Anatomy of the scam

A rug pull is when the creators of a cryptocurrency token, NFT collection, or DeFi project drain the liquidity pool or treasury after gathering investor money. The token price collapses to zero almost instantly.

Variants:

  • Hard rug: developers withdraw all locked liquidity from the trading pool. Price → 0.
  • Soft rug: developers slowly sell off their reserved tokens into the market over weeks until the price collapses.
  • Honeypot: smart contract is designed so buyers can buy but cannot sell. Only the developer can withdraw.
  • NFT rug: art mint, gather mint funds, then disappear (delete Twitter, Discord, website).

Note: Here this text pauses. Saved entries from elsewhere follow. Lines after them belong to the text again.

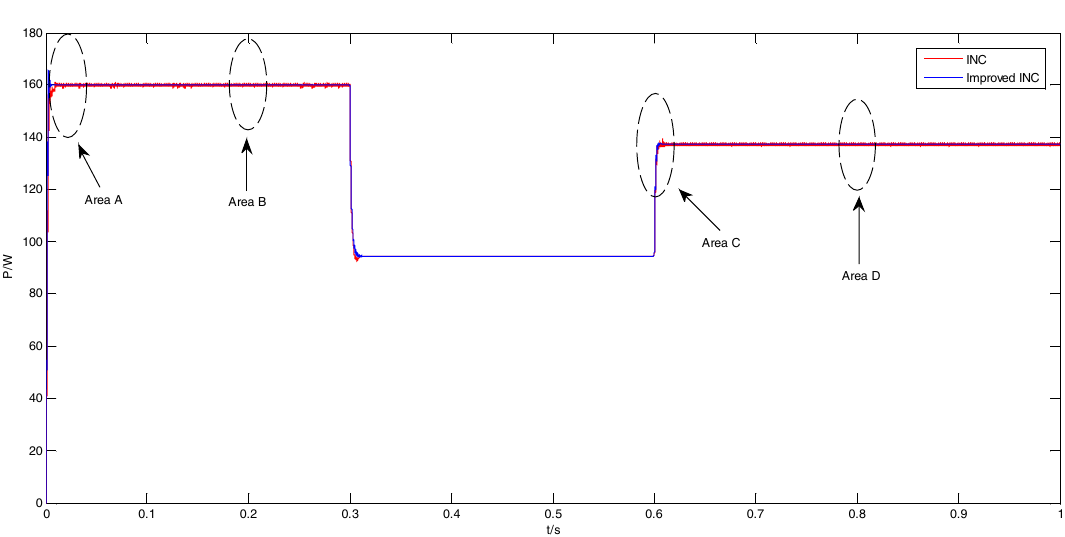
Figure 12. MPPT simulation results of two conductance increment methods.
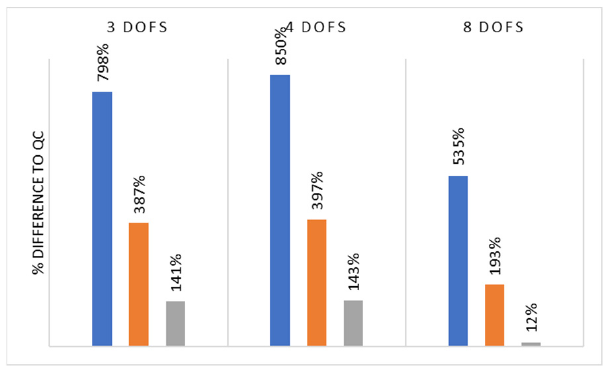
Figure 15. The percent difference in the RMS values of the acceleration of the top DOF of all models to the RMS values of the acceleration of the top DOF of the QC model for the periodic disturbance (blue = 5 km/h, orange = 10 km/h and grey = 15 km/h).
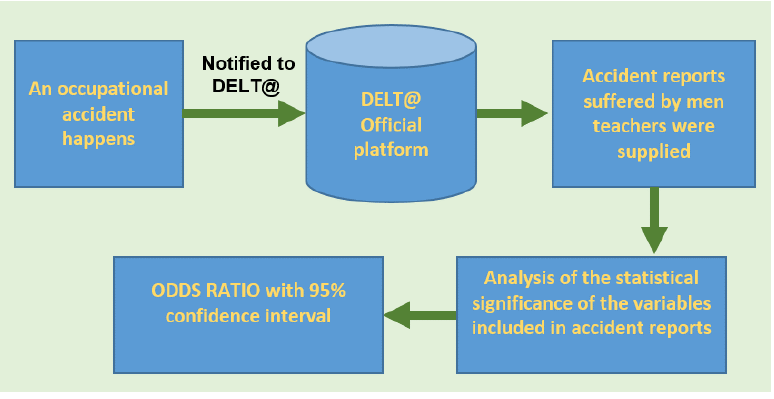
Figure 1. Description of the methodological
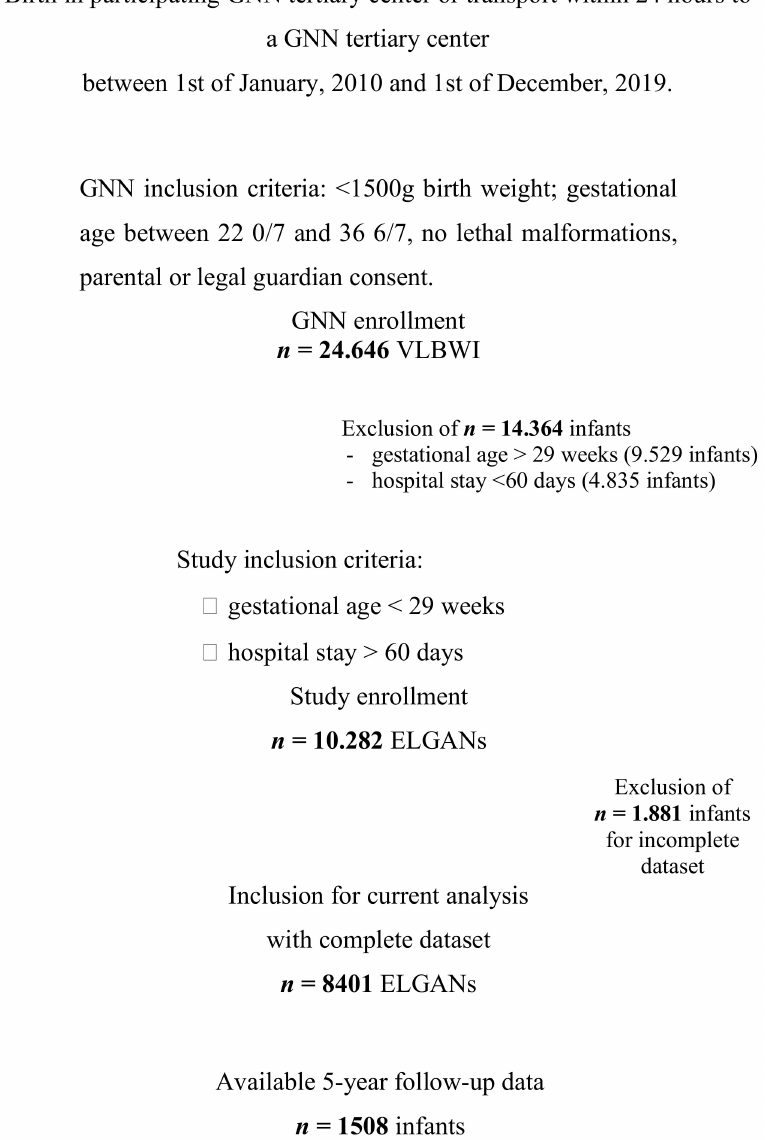
Figure 1. In- and exclusion criteria for the current analysis. GNN, German Neonatal Network; VLBWI, very low birth weight infant; ELGAN, extremely low gestational age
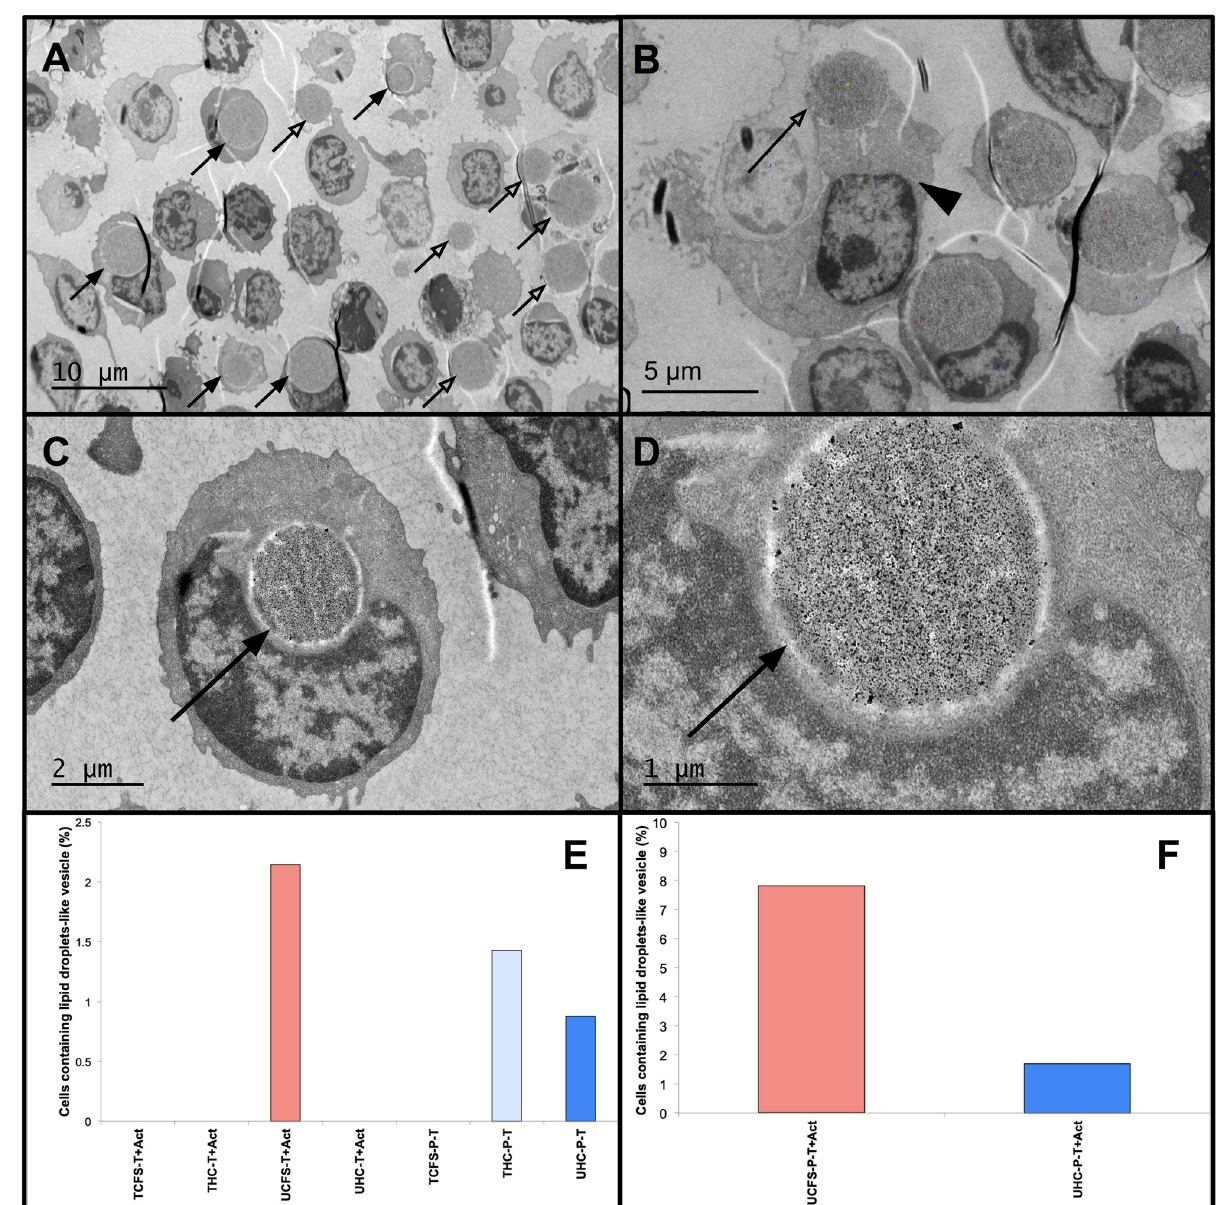
Fig 3. TEM analysis of giant lipid droplet-like vesicles within PBMC subpopulations. The micrographs from stimulated PBMC lacking T cells from the unrelated extremely severe ME/CFS patient (UCFS-P-T+Act) showing: (A) the presence of intracellular giant lipid droplet-like vesicles (arrows) and extracellular giant lipid droplet-like vesicles (open arrows) at 500x magnification, (B) an immune cell releasing/engulfing (arrowhead) a giant lipid droplet-like vesicle (open arrow) at 1000x magnification, (C) image of an immune cell containing a giant lipid droplet-like vesicle (arrow) at 2000x magnification, (D) the magnified image of the giant lipid droplet-like vesicle shown in C. (E) Percentage of stimulated T cells and unstimulated PBMC lacking T cell subpopulation that contain intracellular giant lipid droplet-like vesicles. (F) Percentage of stimulated PBMC lacking T cell subpopulation that contain intracellular giant lipid droplet-like vesicles in extremely severe unrelated ME/CFS and unrelated age- and gender-match healthy control.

Rug pulls are the most common DeFi/NFT scam by count. Chainalysis tracked over $2.8B lost to rug pulls in 2021 alone.

Red flags

  • Anonymous team — no LinkedIn-verifiable founders.
  • Token contract is not audited by a known firm (Certik, OpenZeppelin, Trail of Bits).
  • Liquidity isn't locked (or is locked for a comically short period like 1 month).
  • Smart contract grants the deployer mint authority, sell tax, or pause functions.
  • Influencer hype that started days ago, often paid promotions.
  • Telegram/Discord aggressively bans dissenting questions.
  • The roadmap reads like marketing copy with no technical specificity.
  • "Limited mint" urgency, often artificial.

How to verify safely

  1. Check the team. Real teams have public LinkedIn profiles with verifiable employment history. Anonymous founders carry significantly higher rug risk.
  2. Read the smart contract on Etherscan / Polygonscan / BscScan. Look for mint authority, transfer restrictions, sell-tax-to-deployer, and pause functions.
  3. Verify the audit. Click through to the actual audit report, not just a "Certik audited" badge. The badge can be screenshot-faked.
  4. Check liquidity lock. Use tools like Unicrypt to verify the lock period. A lock that ends next month is not a lock.
  5. Search for the project name + "rug pull" or "scam." New projects with established complaints aren't worth the risk.
  6. Use small test transactions first if you must engage.

If you already invested

  • Try selling immediately. If you can't sell, it may be a honeypot — try smaller amounts to confirm.
  • Capture transaction hashes, contract address, the project's website, Telegram/Discord usernames.
  • Report the contract address to chain analytics firms (Chainabuse, ScamSniffer).
  • Report to IC3 — the FBI has had real recoveries in this category for larger losses.
  • Revoke smart-contract approvals at revoke.cash to prevent further drains.
  • Expect recovery scams to DM you within days. Pre-decide not to engage.

What not to do

  • Do not rebuy in hopes of a "recovery."
  • Do not join the new Telegram launched by the same anonymous team under a new name.
  • Do not approve smart contracts on URLs the project DMs you.
  • Do not pay "recovery services."

Where to report

  • FTC: reportfraud.ftc.gov — the broadest US fraud intake; reports flow to thousands of law-enforcement agencies.
  • FBI IC3: ic3.gov — the right destination when the scam is internet-enabled (phishing, BEC, romance, crypto).
  • CFPB: consumerfinance.gov/complaint — for complaints about banks, money transmitters, payment apps, credit cards, debt collection.
  • IdentityTheft.gov — if any identity information (SSN, driver's license, account credentials) was shared.
  • Your bank or payment platform. Call the number on the back of your card or use the app's in-product help. Time matters — wires can sometimes be recalled within hours; ACH and Zelle are harder but worth trying.